Мокрый собачий нос, ткнувшийся в ладонь, прервал размышления, заставив его словно очнуться.

— Джой? Ты что, уже все, вернулся? — удивился Воронков. Обычно его пес по приходу на станцию исчезал чуть ли не до следующего утра.

Джой еще раз ткнулся носом в ладонь хозяина, затем начал было укладываться на пол, но снова встал на ноги. Подошел к двери, понюхал воздух, ткнулся в щель узкой мордой, вернулся обратно, нервно зевнул, показав клыки…

— Ну что ты, что ты? — пробормотал Сашка, и, подойдя к собаке, взял морду двумя руками.
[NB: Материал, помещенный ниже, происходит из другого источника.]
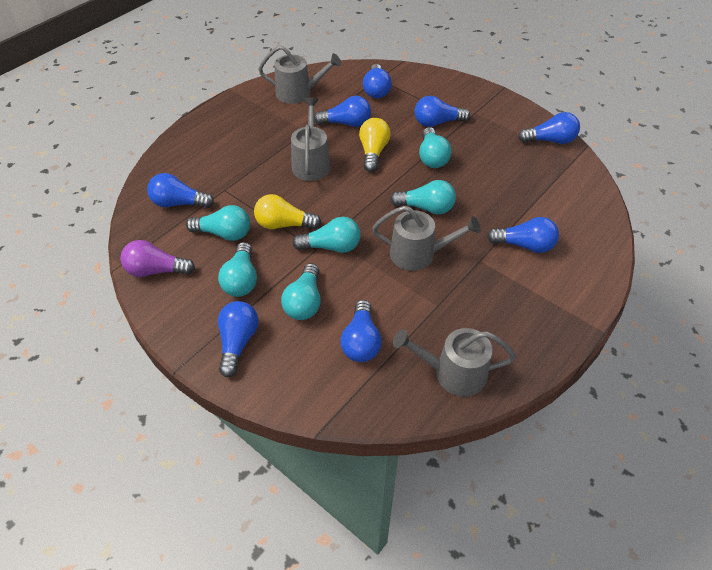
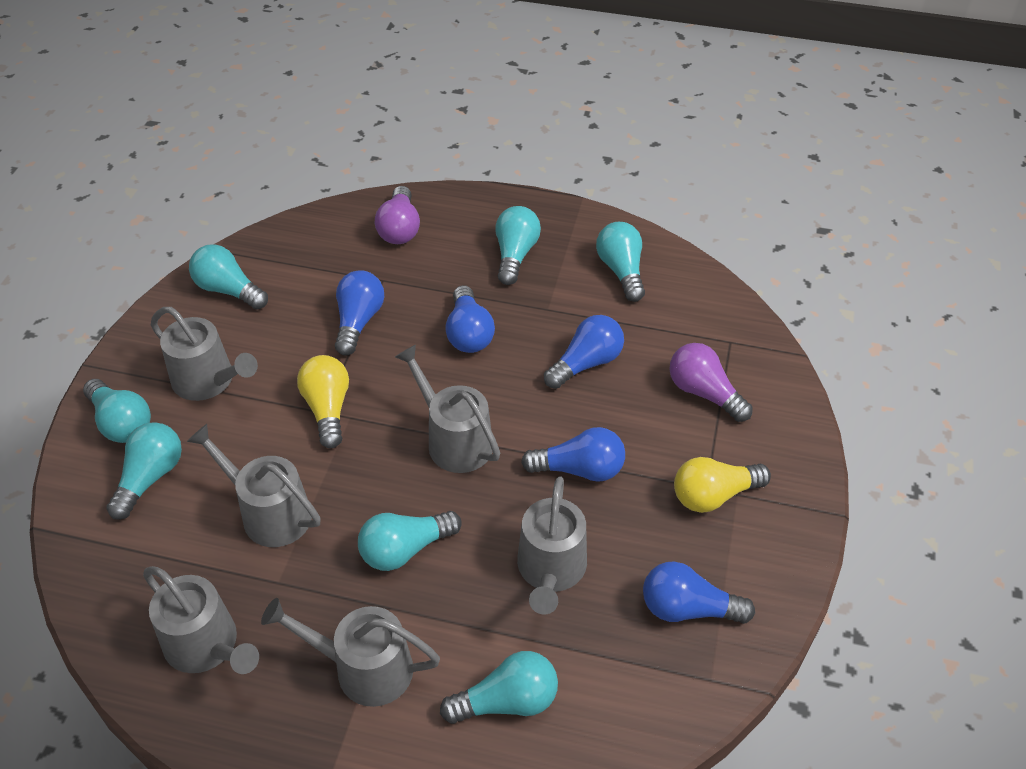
blue light bulb: 8 -> 5
grey watering can: 4 -> 6
purple light bulb: 1 -> 2
turquoise light bulb: 6 -> 7

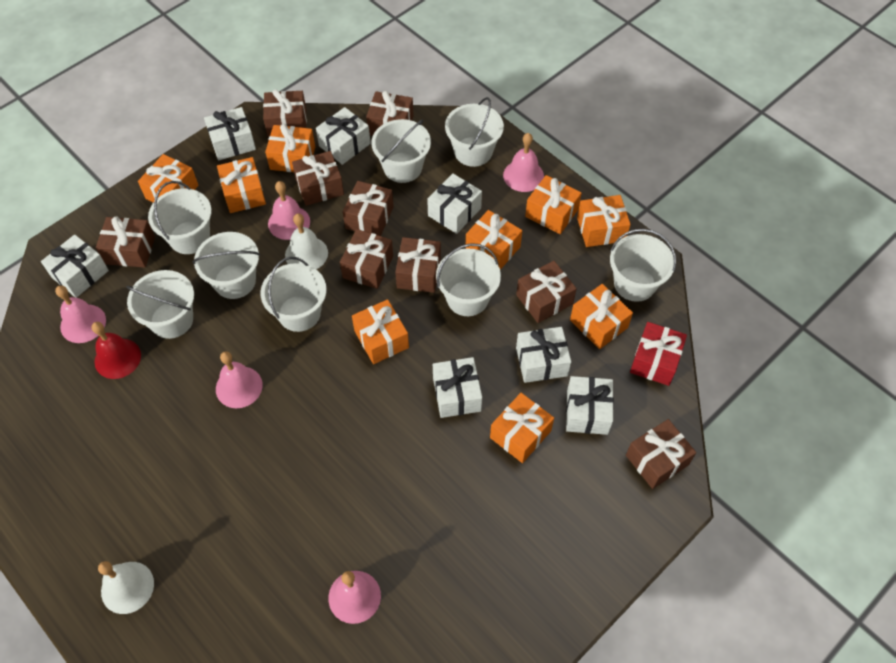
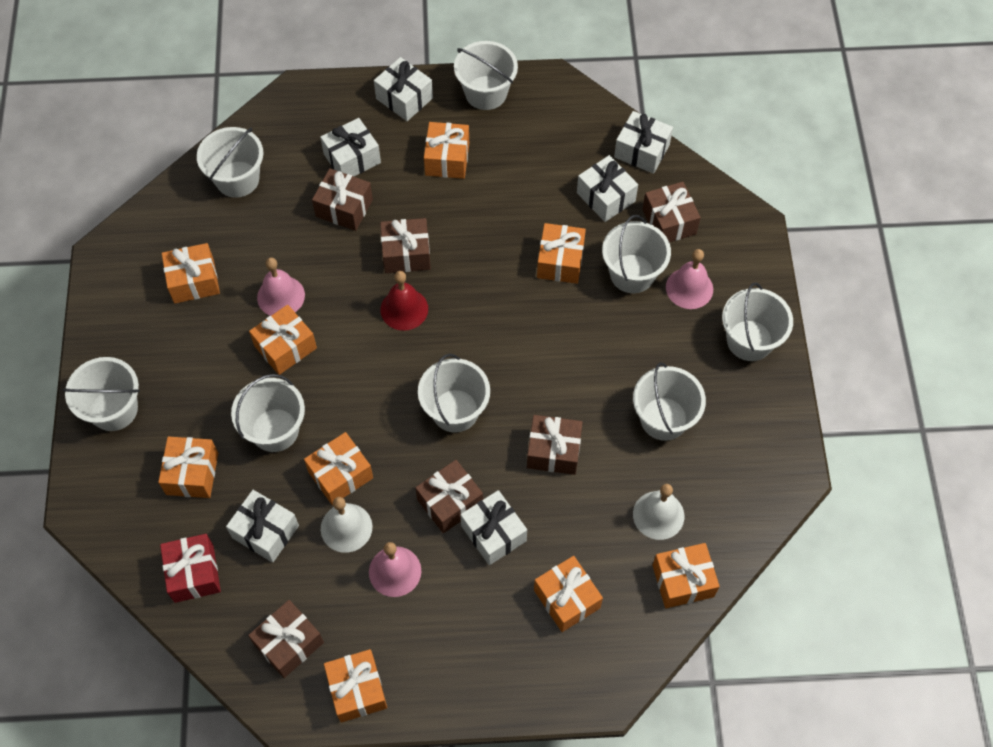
brown gift: 9 -> 6
pink bell: 5 -> 3
white gift: 7 -> 6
Джой что-то проскулил и тревожно заглянул Воронкову в глаза.

«Вот и встретились две озабоченности… — подумал тот, ощущая, что тело пса мелко дрожит. — Похоже, чует что-то зверюга…

Или ему мое беспокойство просто передалось?»

Так или иначе, но подспудная тревога угнетала и самого Воронкова. Ничего конкретного, ничего логичного — просто неприятно, и все тут. Прямо хоть строй поперек двери баррикаду и отсиживайся всю ночь, боясь высунуть нос наружу. А что — плитка есть, в холодильнике какая-то жрачка с прошлого раза осталась, удобства по коридору и налево…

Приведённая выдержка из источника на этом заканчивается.